Future prospects of "2045" Initiative for society
2015-2020
The emergence and widespread use of affordable android "avatars" controlled by a "brain-computer" interface. Coupled with related technologies “avatars’ will give people a number of new features: ability to work in dangerous environments, perform rescue operations, travel in extreme situations etc.
Avatar components will be used in medicine for the rehabilitation of fully or partially disabled patients giving them prosthetic limbs or recover lost senses.
2020-2025
Creation of an autonomous life-support system for the human brain linked to a robot, ‘avatar’, will save people whose body is completely worn out or irreversibly damaged. Any patient with an intact brain will be able to return to a fully functioning bodily life. Such technologies will greatly enlarge the possibility of hybrid bio-electronic devices, thus creating a new IT revolution and will make all kinds of superimpositions of electronic and biological systems possible.
2030-2035
Creation of a computer model of the brain and human consciousness with the subsequent development of means to transfer individual consciousness onto an artificial carrier. This development will profoundly change the world, it will not only give everyone the possibility of cybernetic immortality but will also create a friendly artificial intelligence, expand human capabilities and provide opportunities for ordinary people to restore or modify their own brain multiple times. The final result at this stage can be a real revolution in the understanding of human nature that will completely change the human and technical prospects for humanity.
2045
This is the time when substance-independent minds will receive new bodies with capacities far exceeding those of ordinary humans. A new era for humanity will arrive! Changes will occur in all spheres of human activity – energy generation, transportation, politics, medicine, psychology, sciences, and so on.

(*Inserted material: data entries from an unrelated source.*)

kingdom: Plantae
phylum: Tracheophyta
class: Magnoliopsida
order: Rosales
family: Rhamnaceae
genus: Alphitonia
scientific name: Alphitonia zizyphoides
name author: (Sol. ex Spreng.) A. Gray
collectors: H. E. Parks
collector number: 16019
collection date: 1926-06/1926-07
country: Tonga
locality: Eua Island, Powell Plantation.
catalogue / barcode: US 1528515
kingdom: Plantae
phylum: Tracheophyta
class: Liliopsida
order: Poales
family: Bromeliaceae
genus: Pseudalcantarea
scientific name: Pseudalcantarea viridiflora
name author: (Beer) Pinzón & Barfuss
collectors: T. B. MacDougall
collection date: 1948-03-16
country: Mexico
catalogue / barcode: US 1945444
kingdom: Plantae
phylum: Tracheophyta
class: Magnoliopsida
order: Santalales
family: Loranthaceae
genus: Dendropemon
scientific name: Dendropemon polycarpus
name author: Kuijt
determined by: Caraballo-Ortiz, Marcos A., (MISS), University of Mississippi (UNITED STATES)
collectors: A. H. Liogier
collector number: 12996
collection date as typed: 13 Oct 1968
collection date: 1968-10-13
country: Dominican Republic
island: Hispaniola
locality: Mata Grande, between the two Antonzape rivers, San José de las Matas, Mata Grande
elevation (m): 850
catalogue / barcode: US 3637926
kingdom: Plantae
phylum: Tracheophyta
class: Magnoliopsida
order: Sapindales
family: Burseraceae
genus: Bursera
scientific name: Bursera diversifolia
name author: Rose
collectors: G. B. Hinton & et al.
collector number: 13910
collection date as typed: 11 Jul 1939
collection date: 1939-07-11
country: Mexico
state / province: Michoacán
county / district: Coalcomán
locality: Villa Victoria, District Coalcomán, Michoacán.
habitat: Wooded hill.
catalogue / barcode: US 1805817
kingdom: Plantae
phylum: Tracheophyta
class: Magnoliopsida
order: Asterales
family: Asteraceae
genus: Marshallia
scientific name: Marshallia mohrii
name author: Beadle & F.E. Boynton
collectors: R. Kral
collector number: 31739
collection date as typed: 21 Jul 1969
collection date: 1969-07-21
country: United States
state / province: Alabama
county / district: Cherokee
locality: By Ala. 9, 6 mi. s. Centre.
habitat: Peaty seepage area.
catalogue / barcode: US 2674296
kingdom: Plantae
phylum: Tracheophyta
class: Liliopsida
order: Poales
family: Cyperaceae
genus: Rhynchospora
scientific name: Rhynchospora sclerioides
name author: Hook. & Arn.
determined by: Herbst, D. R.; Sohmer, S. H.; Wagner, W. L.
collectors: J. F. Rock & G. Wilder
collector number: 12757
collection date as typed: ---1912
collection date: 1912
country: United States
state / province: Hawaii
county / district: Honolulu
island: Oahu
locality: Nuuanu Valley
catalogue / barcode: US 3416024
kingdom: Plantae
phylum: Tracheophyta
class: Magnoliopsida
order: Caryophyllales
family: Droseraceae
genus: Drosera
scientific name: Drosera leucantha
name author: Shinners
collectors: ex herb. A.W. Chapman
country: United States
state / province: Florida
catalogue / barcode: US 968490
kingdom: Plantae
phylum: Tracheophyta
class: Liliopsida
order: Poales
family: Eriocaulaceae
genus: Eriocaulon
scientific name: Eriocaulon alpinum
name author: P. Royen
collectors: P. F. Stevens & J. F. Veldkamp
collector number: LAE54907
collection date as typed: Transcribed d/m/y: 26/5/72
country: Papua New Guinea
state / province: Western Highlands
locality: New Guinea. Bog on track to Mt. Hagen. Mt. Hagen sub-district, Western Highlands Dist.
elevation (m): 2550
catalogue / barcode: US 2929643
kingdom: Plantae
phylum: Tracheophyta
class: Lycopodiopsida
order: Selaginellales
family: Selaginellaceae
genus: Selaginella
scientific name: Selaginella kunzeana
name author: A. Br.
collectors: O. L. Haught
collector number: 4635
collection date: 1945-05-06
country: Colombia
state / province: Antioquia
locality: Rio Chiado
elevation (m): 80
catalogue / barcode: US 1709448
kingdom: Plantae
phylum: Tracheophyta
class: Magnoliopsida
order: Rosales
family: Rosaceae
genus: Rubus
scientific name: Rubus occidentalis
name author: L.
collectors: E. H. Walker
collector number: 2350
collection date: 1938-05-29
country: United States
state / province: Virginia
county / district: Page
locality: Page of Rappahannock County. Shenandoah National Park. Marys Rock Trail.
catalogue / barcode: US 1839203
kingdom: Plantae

Today it is hard to imagine a future when bodies consisting of nanorobots will become affordable and capable of taking any form. It is also hard to imagine body holograms featuring controlled matter. One thing is clear however: humanity, for the first time in its history, will make a fully managed evolutionary transition and eventually become a new species. Moreover, prerequisites for a large-scale expansion into outer space will be created as well.
Key elements of the project in the future
• International social movement
• social network immortal.me
• charitable foundation "Global Future 2045" (Foundation 2045)
• scientific research centre "Immortality"
• business incubator
• University of "Immortality"
• annual award for contribution to the realization of the project of "Immortality”.